Your assignment: Each record is to be printed exactly as given, down to the last mark.

═══ Stored data ═══

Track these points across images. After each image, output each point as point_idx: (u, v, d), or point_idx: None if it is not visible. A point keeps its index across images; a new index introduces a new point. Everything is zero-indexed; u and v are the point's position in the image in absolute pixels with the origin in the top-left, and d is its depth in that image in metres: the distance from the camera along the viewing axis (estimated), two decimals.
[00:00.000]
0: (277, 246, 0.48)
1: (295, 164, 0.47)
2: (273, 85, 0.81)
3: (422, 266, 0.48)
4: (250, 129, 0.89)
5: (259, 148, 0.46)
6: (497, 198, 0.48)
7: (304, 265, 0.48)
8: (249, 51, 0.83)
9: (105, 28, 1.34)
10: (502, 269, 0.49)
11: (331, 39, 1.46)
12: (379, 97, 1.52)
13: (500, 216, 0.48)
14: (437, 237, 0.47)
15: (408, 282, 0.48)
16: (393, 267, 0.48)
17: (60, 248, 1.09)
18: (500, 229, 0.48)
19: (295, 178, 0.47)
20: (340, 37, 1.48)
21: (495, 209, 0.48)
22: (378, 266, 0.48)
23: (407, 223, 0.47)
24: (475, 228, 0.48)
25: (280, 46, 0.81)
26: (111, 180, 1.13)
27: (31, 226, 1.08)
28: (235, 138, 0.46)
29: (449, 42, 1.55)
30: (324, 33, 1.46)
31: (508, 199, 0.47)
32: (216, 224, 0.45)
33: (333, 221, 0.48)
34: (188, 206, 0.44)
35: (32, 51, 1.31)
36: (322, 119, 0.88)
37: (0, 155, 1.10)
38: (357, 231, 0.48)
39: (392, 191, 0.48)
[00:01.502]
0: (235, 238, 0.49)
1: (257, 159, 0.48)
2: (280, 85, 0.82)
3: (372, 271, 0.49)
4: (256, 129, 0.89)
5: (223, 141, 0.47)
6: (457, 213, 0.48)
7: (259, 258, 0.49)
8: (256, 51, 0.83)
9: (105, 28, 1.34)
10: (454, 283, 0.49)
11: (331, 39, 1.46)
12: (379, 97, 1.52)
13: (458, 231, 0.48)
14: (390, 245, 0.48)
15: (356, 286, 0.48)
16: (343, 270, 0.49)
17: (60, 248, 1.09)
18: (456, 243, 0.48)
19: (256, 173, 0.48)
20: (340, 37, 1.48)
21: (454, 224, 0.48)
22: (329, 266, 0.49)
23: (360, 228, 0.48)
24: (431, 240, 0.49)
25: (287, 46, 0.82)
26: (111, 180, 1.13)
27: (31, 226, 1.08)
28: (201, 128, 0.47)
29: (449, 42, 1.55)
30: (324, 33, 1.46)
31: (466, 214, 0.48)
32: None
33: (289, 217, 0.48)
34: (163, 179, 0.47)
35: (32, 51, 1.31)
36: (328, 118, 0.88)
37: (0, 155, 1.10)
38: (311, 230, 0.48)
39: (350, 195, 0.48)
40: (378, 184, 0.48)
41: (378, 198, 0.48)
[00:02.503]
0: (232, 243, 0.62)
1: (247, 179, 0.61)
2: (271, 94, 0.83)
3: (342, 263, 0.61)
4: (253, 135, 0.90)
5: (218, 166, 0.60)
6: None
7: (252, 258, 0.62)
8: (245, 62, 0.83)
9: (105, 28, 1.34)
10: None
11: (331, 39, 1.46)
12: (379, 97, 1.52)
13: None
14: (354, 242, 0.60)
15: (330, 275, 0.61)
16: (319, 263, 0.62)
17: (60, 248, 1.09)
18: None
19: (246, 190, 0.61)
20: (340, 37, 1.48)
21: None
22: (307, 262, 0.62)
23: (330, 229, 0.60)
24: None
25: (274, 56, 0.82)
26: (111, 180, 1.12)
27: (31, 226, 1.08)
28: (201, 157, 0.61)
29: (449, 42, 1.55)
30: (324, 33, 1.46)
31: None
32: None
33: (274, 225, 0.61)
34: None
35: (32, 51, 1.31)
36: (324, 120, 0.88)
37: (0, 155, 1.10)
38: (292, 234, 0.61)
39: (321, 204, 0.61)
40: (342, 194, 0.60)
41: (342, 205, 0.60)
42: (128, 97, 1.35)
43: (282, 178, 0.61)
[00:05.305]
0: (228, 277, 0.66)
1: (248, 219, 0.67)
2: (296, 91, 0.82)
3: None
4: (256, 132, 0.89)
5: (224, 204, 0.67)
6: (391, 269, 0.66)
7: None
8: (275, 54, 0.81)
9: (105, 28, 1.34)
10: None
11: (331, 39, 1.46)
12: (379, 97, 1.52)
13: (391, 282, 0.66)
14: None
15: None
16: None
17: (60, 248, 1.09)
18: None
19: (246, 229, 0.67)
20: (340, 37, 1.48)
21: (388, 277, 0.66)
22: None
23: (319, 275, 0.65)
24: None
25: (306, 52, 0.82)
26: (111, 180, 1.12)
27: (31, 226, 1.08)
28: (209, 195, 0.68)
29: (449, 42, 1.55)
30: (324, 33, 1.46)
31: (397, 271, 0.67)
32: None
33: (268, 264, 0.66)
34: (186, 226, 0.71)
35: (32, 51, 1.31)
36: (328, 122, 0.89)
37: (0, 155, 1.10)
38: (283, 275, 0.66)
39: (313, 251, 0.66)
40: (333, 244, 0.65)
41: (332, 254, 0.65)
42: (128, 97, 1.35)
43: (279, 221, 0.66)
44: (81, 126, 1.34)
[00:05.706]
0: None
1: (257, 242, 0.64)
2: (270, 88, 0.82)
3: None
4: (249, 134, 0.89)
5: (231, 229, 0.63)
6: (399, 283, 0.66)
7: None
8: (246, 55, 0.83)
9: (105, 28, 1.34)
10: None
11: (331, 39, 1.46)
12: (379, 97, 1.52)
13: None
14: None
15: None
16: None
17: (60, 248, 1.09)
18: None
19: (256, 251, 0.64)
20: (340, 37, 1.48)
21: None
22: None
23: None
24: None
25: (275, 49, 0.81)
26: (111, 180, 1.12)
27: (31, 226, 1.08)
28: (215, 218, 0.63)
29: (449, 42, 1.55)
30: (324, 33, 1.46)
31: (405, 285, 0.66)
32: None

═══

Output below:
Track these points across images. After each image, output each point as point_idx: (u, v, d), or point_idx: None if it is not visible. A point keeps its index across images; a new index introduces a new point. Everything is zero-indexed; u and v are the point's position in the image in absolute pixels with the origin in the top-left, and d is its depth in that image in metres: the distance from the camera along the viewing axis (estimated), two decimals.
[00:00.000]
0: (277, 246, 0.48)
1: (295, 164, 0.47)
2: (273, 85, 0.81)
3: (422, 266, 0.48)
4: (250, 129, 0.89)
5: (259, 148, 0.46)
6: (497, 198, 0.48)
7: (304, 265, 0.48)
8: (249, 51, 0.83)
9: (105, 28, 1.34)
10: (502, 269, 0.49)
11: (331, 39, 1.46)
12: (379, 97, 1.52)
13: (500, 216, 0.48)
14: (437, 237, 0.47)
15: (408, 282, 0.48)
16: (393, 267, 0.48)
17: (60, 248, 1.09)
18: (500, 229, 0.48)
19: (295, 178, 0.47)
20: (340, 37, 1.48)
21: (495, 209, 0.48)
22: (378, 266, 0.48)
23: (407, 223, 0.47)
24: (475, 228, 0.48)
25: (280, 46, 0.81)
26: (111, 180, 1.13)
27: (31, 226, 1.08)
28: (235, 138, 0.46)
29: (449, 42, 1.55)
30: (324, 33, 1.46)
31: (508, 199, 0.47)
32: (216, 224, 0.45)
33: (333, 221, 0.48)
34: (188, 206, 0.44)
35: (32, 51, 1.31)
36: (322, 119, 0.88)
37: (0, 155, 1.10)
38: (357, 231, 0.48)
39: (392, 191, 0.48)
[00:01.502]
0: (235, 238, 0.49)
1: (257, 159, 0.48)
2: (280, 85, 0.82)
3: (372, 271, 0.49)
4: (256, 129, 0.89)
5: (223, 141, 0.47)
6: (457, 213, 0.48)
7: (259, 258, 0.49)
8: (256, 51, 0.83)
9: (105, 28, 1.34)
10: (454, 283, 0.49)
11: (331, 39, 1.46)
12: (379, 97, 1.52)
13: (458, 231, 0.48)
14: (390, 245, 0.48)
15: (356, 286, 0.48)
16: (343, 270, 0.49)
17: (60, 248, 1.09)
18: (456, 243, 0.48)
19: (256, 173, 0.48)
20: (340, 37, 1.48)
21: (454, 224, 0.48)
22: (329, 266, 0.49)
23: (360, 228, 0.48)
24: (431, 240, 0.49)
25: (287, 46, 0.82)
26: (111, 180, 1.13)
27: (31, 226, 1.08)
28: (201, 128, 0.47)
29: (449, 42, 1.55)
30: (324, 33, 1.46)
31: (466, 214, 0.48)
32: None
33: (289, 217, 0.48)
34: (163, 179, 0.47)
35: (32, 51, 1.31)
36: (328, 118, 0.88)
37: (0, 155, 1.10)
38: (311, 230, 0.48)
39: (350, 195, 0.48)
40: (378, 184, 0.48)
41: (378, 198, 0.48)
[00:02.503]
0: (232, 243, 0.62)
1: (247, 179, 0.61)
2: (271, 94, 0.83)
3: (342, 263, 0.61)
4: (253, 135, 0.90)
5: (218, 166, 0.60)
6: None
7: (252, 258, 0.62)
8: (245, 62, 0.83)
9: (105, 28, 1.34)
10: None
11: (331, 39, 1.46)
12: (379, 97, 1.52)
13: None
14: (354, 242, 0.60)
15: (330, 275, 0.61)
16: (319, 263, 0.62)
17: (60, 248, 1.09)
18: None
19: (246, 190, 0.61)
20: (340, 37, 1.48)
21: None
22: (307, 262, 0.62)
23: (330, 229, 0.60)
24: None
25: (274, 56, 0.82)
26: (111, 180, 1.12)
27: (31, 226, 1.08)
28: (201, 157, 0.61)
29: (449, 42, 1.55)
30: (324, 33, 1.46)
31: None
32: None
33: (274, 225, 0.61)
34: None
35: (32, 51, 1.31)
36: (324, 120, 0.88)
37: (0, 155, 1.10)
38: (292, 234, 0.61)
39: (321, 204, 0.61)
40: (342, 194, 0.60)
41: (342, 205, 0.60)
42: (128, 97, 1.35)
43: (282, 178, 0.61)
[00:05.305]
0: (228, 277, 0.66)
1: (248, 219, 0.67)
2: (296, 91, 0.82)
3: None
4: (256, 132, 0.89)
5: (224, 204, 0.67)
6: (391, 269, 0.66)
7: None
8: (275, 54, 0.81)
9: (105, 28, 1.34)
10: None
11: (331, 39, 1.46)
12: (379, 97, 1.52)
13: (391, 282, 0.66)
14: None
15: None
16: None
17: (60, 248, 1.09)
18: None
19: (246, 229, 0.67)
20: (340, 37, 1.48)
21: (388, 277, 0.66)
22: None
23: (319, 275, 0.65)
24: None
25: (306, 52, 0.82)
26: (111, 180, 1.12)
27: (31, 226, 1.08)
28: (209, 195, 0.68)
29: (449, 42, 1.55)
30: (324, 33, 1.46)
31: (397, 271, 0.67)
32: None
33: (268, 264, 0.66)
34: (186, 226, 0.71)
35: (32, 51, 1.31)
36: (328, 122, 0.89)
37: (0, 155, 1.10)
38: (283, 275, 0.66)
39: (313, 251, 0.66)
40: (333, 244, 0.65)
41: (332, 254, 0.65)
42: (128, 97, 1.35)
43: (279, 221, 0.66)
44: (81, 126, 1.34)
[00:05.706]
0: None
1: (257, 242, 0.64)
2: (270, 88, 0.82)
3: None
4: (249, 134, 0.89)
5: (231, 229, 0.63)
6: (399, 283, 0.66)
7: None
8: (246, 55, 0.83)
9: (105, 28, 1.34)
10: None
11: (331, 39, 1.46)
12: (379, 97, 1.52)
13: None
14: None
15: None
16: None
17: (60, 248, 1.09)
18: None
19: (256, 251, 0.64)
20: (340, 37, 1.48)
21: None
22: None
23: None
24: None
25: (275, 49, 0.81)
26: (111, 180, 1.12)
27: (31, 226, 1.08)
28: (215, 218, 0.63)
29: (449, 42, 1.55)
30: (324, 33, 1.46)
31: (405, 285, 0.66)
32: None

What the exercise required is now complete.